The wind slammed him as a bitter gust clawed through his layers and stung his cheeks while snowflakes snagged in his lashes. High Street stretched empty, a white tunnel where streetlights flickered like dying embers. Boots crunched through fresh powder and sank deep as he hunched forward with hands shoved into pockets and breath puffing out in fleeting clouds. Tomorrow's checklist ran on a loop. He'd endure a 9 AM class with Professor Hale's monotone sludge, dodge complaints about skim milk during his noon shift, and join a 6 PM study group in the dorm lounge with its burnt-popcorn stink.
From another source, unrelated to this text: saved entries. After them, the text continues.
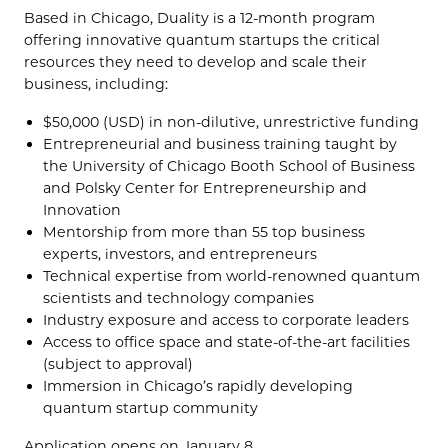
Based in Chicago, Duality is a 12-month program
offering innovative quantum startups the critical
resources they need to develop and scale their
business, including:
$50,000 (USD) in non-dilutive, unrestrictive funding
Entrepreneurial and business training taught by
the University of Chicago Booth School of Business
and Polsky Center for Entrepreneurship and
Innovation
Mentorship from more than 55 top business
experts, investors, and entrepreneurs
Technical expertise from world-renowned quantum
scientists and technology companies
Industry exposure and access to corporate leaders
Access to office space and state-of-the-art facilities
(subject to approval)
Immersion in Chicago’s rapidly developing
quantum startup community
Application opens on January 8.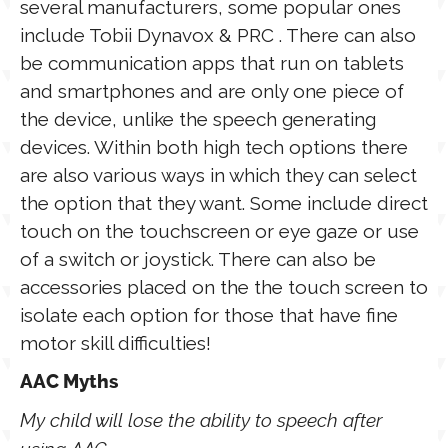
several manufacturers, some popular ones
include Tobii Dynavox & PRC . There can also
be communication apps that run on tablets
and smartphones and are only one piece of
the device, unlike the speech generating
devices. Within both high tech options there
are also various ways in which they can select
the option that they want. Some include direct
touch on the touchscreen or eye gaze or use
of a switch or joystick. There can also be
accessories placed on the the touch screen to
isolate each option for those that have fine
motor skill difficulties!
AAC Myths
My child will lose the ability to speech after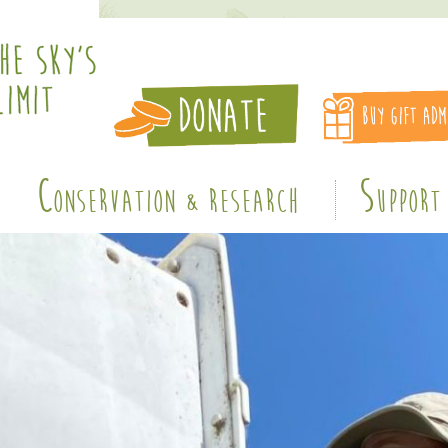
C
S
ONSERVATION & RESEARCH
UPPORT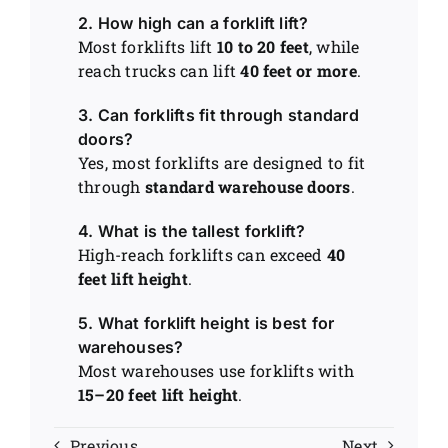
2. How high can a forklift lift?
Most forklifts lift
10 to 20 feet
, while
reach trucks can lift
40 feet or more
.
3. Can forklifts fit through standard
doors?
Yes, most forklifts are designed to fit
through
standard warehouse doors
.
4. What is the tallest forklift?
High-reach forklifts can exceed
40
feet lift height
.
5. What forklift height is best for
warehouses?
Most warehouses use forklifts with
15–20 feet lift height
.
Previous
Next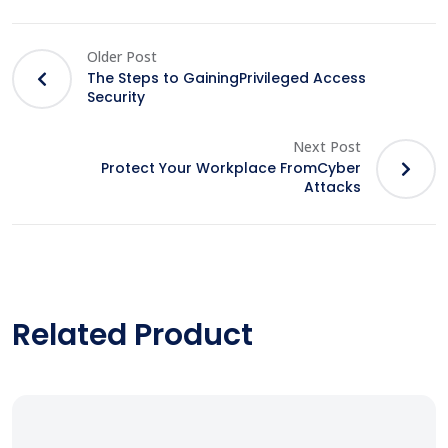
Older Post
The Steps to GainingPrivileged Access
Security
Next Post
Protect Your Workplace FromCyber
Attacks
Related Product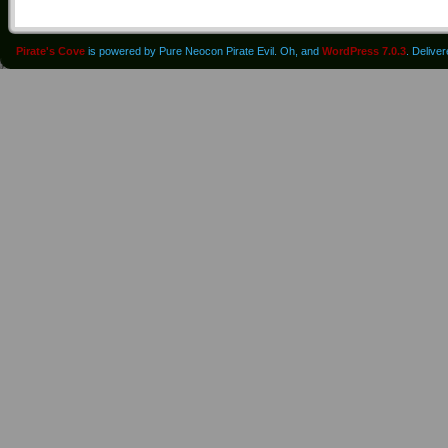
Pirate's Cove
is powered by Pure Neocon Pirate Evil. Oh, and
WordPress 7.0.3
. Delive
It was a life of boxes to tick since each day mirrored the last, and he didn't mind because routine was a warm coat, snug and familiar.

The crosswalk light blinked green, a faint pulse in the whiteout that barely cut the storm's roar. Evan stepped off the curb with his head down and snow dusting his hood as he lost himself in the rhythm of his steps: left, right, left. A horn tore through the quiet as a sharp and frantic sound split the night. Headlights flared with blinding white, and tires screeched on ice while a truck skidded toward him. He jerked up with his heart slamming, but time crawled, leaving him too late. The impact flashed as bone-crunching, breath-stealing agony before it faded to nothing. Darkness rushed in, vast and silent, to erase sound, light, and everything. Evan Carter, twenty, was gone, a blip in the morning news: "OSU Student Killed in Winter Crash on High Street."

But it wasn't the end.

In that infinite dark, a spark flared as warmth, faint and creeping, like a match struck in a cave. A sound pierced it as a baby's cry, raw and insistent, echoed through the void. Awareness stirred, strange and disjointed, like waking in a stranger's skin. Evan tried to move or shout, but his body was small and weak as arms flailed and his voice wailed. Panic surged, a wild scramble in his mind that clawed for sense, but exhaustion crashed over him to drag him deep. He didn't grasp it yet, yet he'd crossed a divide. Evan Carter was dead, and someone new was waking.